# In a regular triangular prism, through the center line of the base at an angle of 60 to the plane of the base

**In a regular triangular prism, through the center line of the base at an angle of 60 to the plane of the base, a plane is drawn that intersects the lateral edge. Find the cross-sectional area if the side of the base is 4 cm.**

Let us denote the prism given by the condition ABCA1B1C1, the prism is regular, at the bases – equilateral triangles.

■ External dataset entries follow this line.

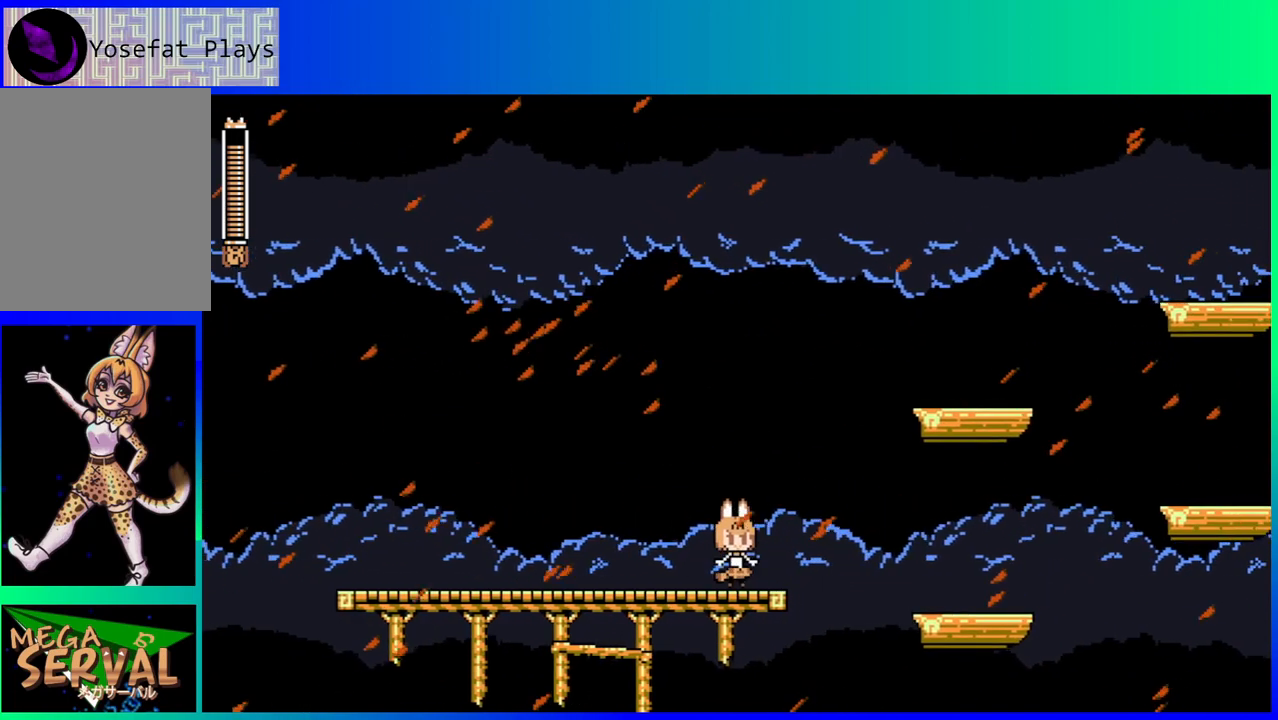
{"buttons": ["B", "DPAD_RIGHT"], "left_stick": "center", "right_stick": "center", "events": [[400, "DPAD_RIGHT", "down"], [467, "B", "down"]]}
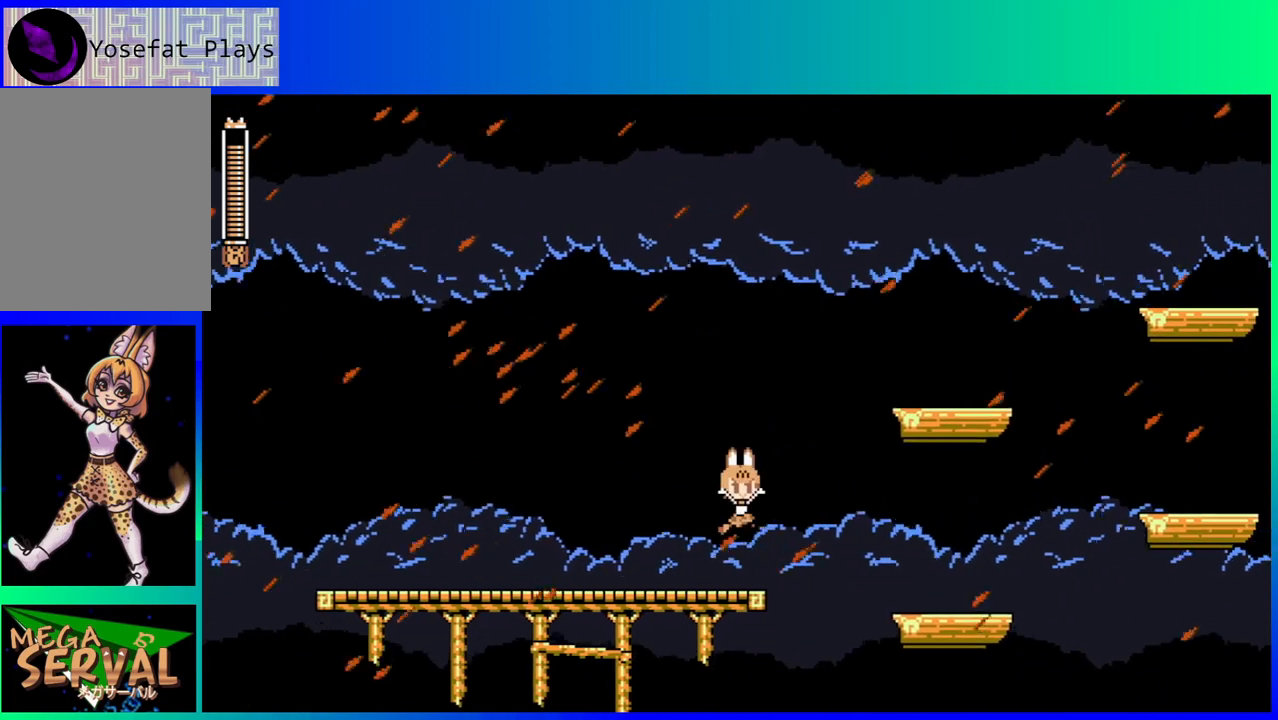
{"buttons": ["DPAD_RIGHT"], "left_stick": "center", "right_stick": "center", "events": [[150, "B", "up"]]}
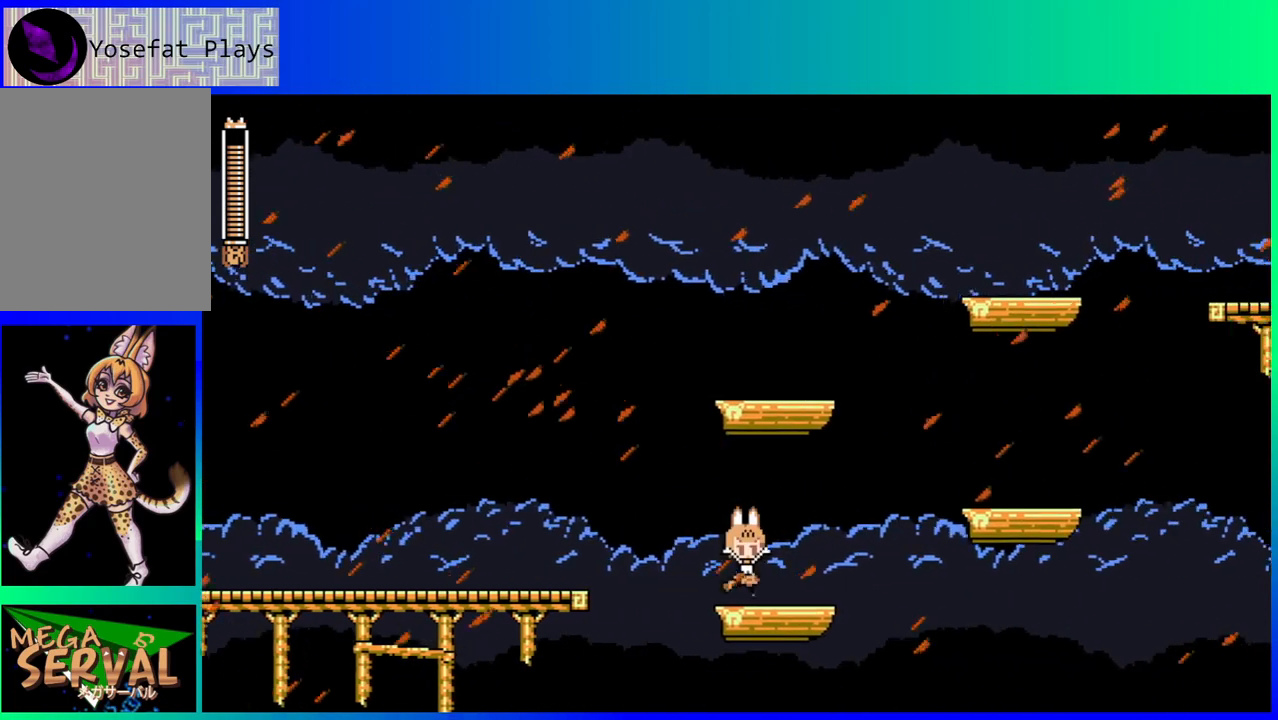
{"buttons": ["DPAD_RIGHT"], "left_stick": "center", "right_stick": "center", "events": [[183, "B", "down"], [433, "B", "up"]]}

MK – the middle line, parallel to the BC.

MK = 1/2 * BC = 2 (cm).

P is the point of intersection of the MPK plane and the AA1 lateral edge.

In the triangle ABC we find the height AH (according to the Pythagorean theorem):

AH = √ (AC² – CH²) = √ (16 – 4) = √12 = 2√3 (cm).

RO is the height of the section and the hypotenuse of the RAO triangle.

cos 60 ° = AO / PO → PO = AO / cos 60 ° = √3 / 1/2 = 2√3 (cm).

We find the area of the triangle MRK – the cross-sectional area.

S MPK = 1/2 * MK * PO = 1/2 * 2 * 2√3 = 2√3 (cm²).

Answer: a cross-sectional area of 2√3 cm².